# Cold Smoked Wild Hog Bacon



## indaswamp (Dec 22, 2021)

As some of you know, I was recently given a big 200+ # wild sow. She was very fat for a wild one and the belly was 1 1/2" thick. The fat was very clean- no musty off smell at all so I decided to go ahead and make some belly bacon with it. I got 10.5# of belly off that hog and would have got more but I split the shoulder primal between the 5-6 rib for the coppa to dry cure. Probably should have trimmed the belly off first....oh well. Anyways, dry brine for 15 days, pulled it off the brine and hung in the fridge for 2 days to dry for a pellicle. 4 nights of cold smoke with Dave's pellet dust, 10-12 hours of cold smoke a night with apple wood dust. Took it out of the smokehouse this morning and hung in the fridge for 12 hours, then wrapped in kraft paper. Will hold in the fridge 4-5 days and will slice after Christmas.

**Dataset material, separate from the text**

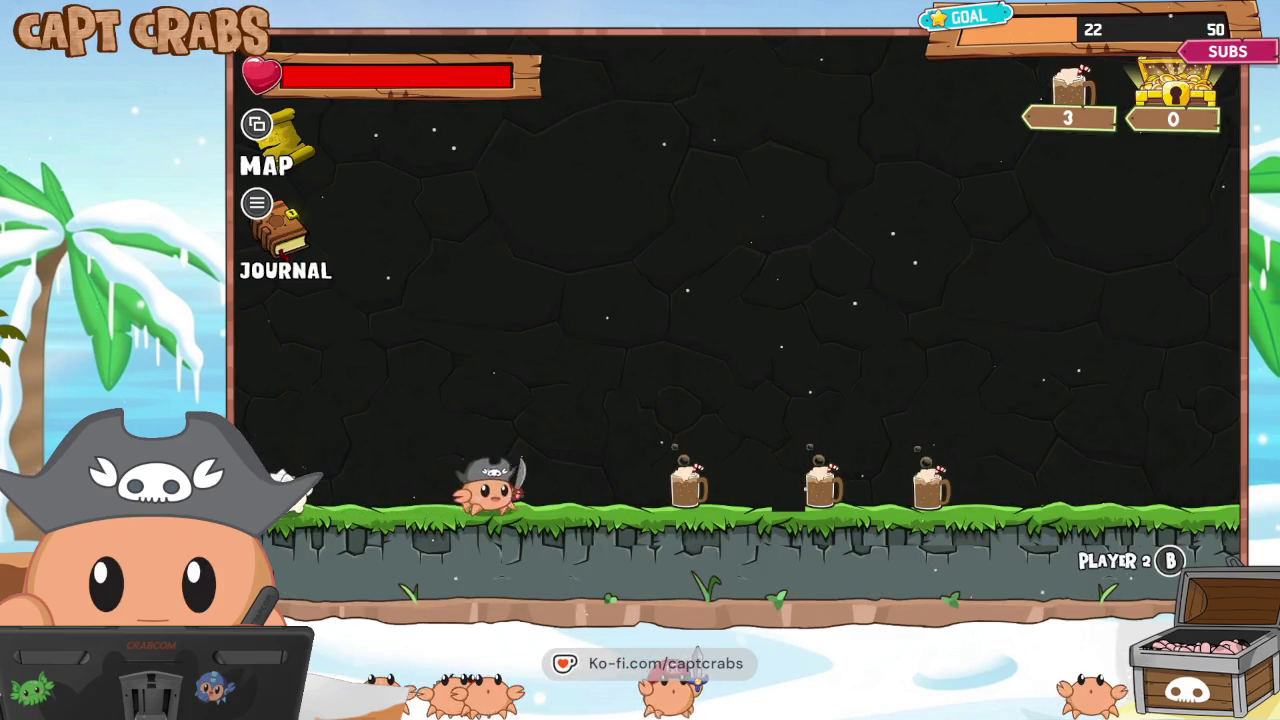
pyautogui.press('Right')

Plan on bringing some to the deer camp for our New Years weekend doe round up with the kids.


----------



## indaswamp (Dec 22, 2021)

The meat on this sow is very dark. I made a stew recently and it has a very good flavor. Can't wait to try this bacon!


----------



## SmokinEdge (Dec 22, 2021)

Looks excellent! Tasty for sure.


----------



## bauchjw (Dec 22, 2021)

Dang, that looks pretty cool! A lot of work into it, cant wait to see/hear how it tastes!


----------



## indaswamp (Dec 22, 2021)

SmokinEdge said:


> Looks excellent! Tasty for sure.


Thanks SmokinEdge, color is nice, and it smells fantastic! I do like applewood smoke on bacon!



bauchjw said:


> Dang, that looks pretty cool! A lot of work into it, cant wait to see/hear how it tastes!


Not really a lot of work, just a lot of steps with a lot of waiting in between. I cold smoke at night because the RH% is much higher. This keeps the surface of the bacon from drying out while cold smoking. I had to wait an extra 3 days to cold smoke becasue temps. were in the 80's. A front rolled through at it was going to get down into the lower 40's/upper 30's at night so perfect timing. Forecast to be back in the 80's day time by Christmas day though...LOL!!


----------



## tallbm (Dec 23, 2021)

Looks good man, I'm sure it will be amazing :)


----------



## SmokinEdge (Dec 23, 2021)

indaswamp said:


> I do like applewood smoke on bacon!


Me too. Used apple for years, But then I started smoking my scratch hams with pecan wood, liked that so much I started doing the bacons also. Worst thing for me though, there isn’t a pecan tree within 800 miles of me. Lol but it’s now my preferred wood.


----------



## indaswamp (Dec 23, 2021)

I do love pecan as well. Stuff is everywhere around here...hell, it should be the state tree for smoking meats! LOL!! Pecan is a member of the hickory trees...very close, but a little milder.


----------



## Smoking Allowed (Dec 23, 2021)

I can hardly wait for the fried up pics...


----------



## indaswamp (Dec 26, 2021)

Slicing the bacon tonight...
From this:





To this:





Can get a full slice with ease on my new slicer I bought for salumi.


----------



## SmokinEdge (Dec 26, 2021)

Looks excellent!
What’s the slicer? I fold my bacon in half like a “C” Then slice 12” or so slices on my 10” big bite slicer.


----------



## indaswamp (Dec 26, 2021)

It's the same slicer as the LEM big bite, but a different name on it....KWS


----------



## indaswamp (Dec 26, 2021)

First 20 or so slices, I had the slab turned the wrong way...fried some up and the slice was with the grain. does not matter on domestic, but on wild hog it was tough and chewy. Turned the slab 90* and sliced against the grain....fried some up and it was much much better. Now I know....


----------



## indaswamp (Dec 26, 2021)

Folding into a "C" or a "U" works very well....I figured that out while I was slicing before I read your post......

I am heading out of town for my annual birthday hunting trip this week. When I return, I have 62# of Canadian bacon to smoke.


----------



## Cajun Smokes (Dec 26, 2021)

Nice slab Inda. Color isn't as dark as I thought it would be after a 4 day smoke lol, learned something new. Never had wild bacon but it has to be very good. I have always enjoyed wild pork.


----------



## indaswamp (Dec 26, 2021)

Thanks Cajun Smokes!


Cajun Smokes said:


> Color isn't as dark as I thought it would be after a 4 day smoke lol, learned something new.


Cold smoking is done with a very small ember, and very, very thin blue smoke. You can barely see smoke coming out of the stack and if it is windy-forget it....you'd have to open the smoker.


----------



## DougE (Dec 26, 2021)

The bacon looks delicious, inda.


----------



## Brokenhandle (Dec 27, 2021)

Sure does look delicious! Good luck on your birthday hunt!

Ryan


----------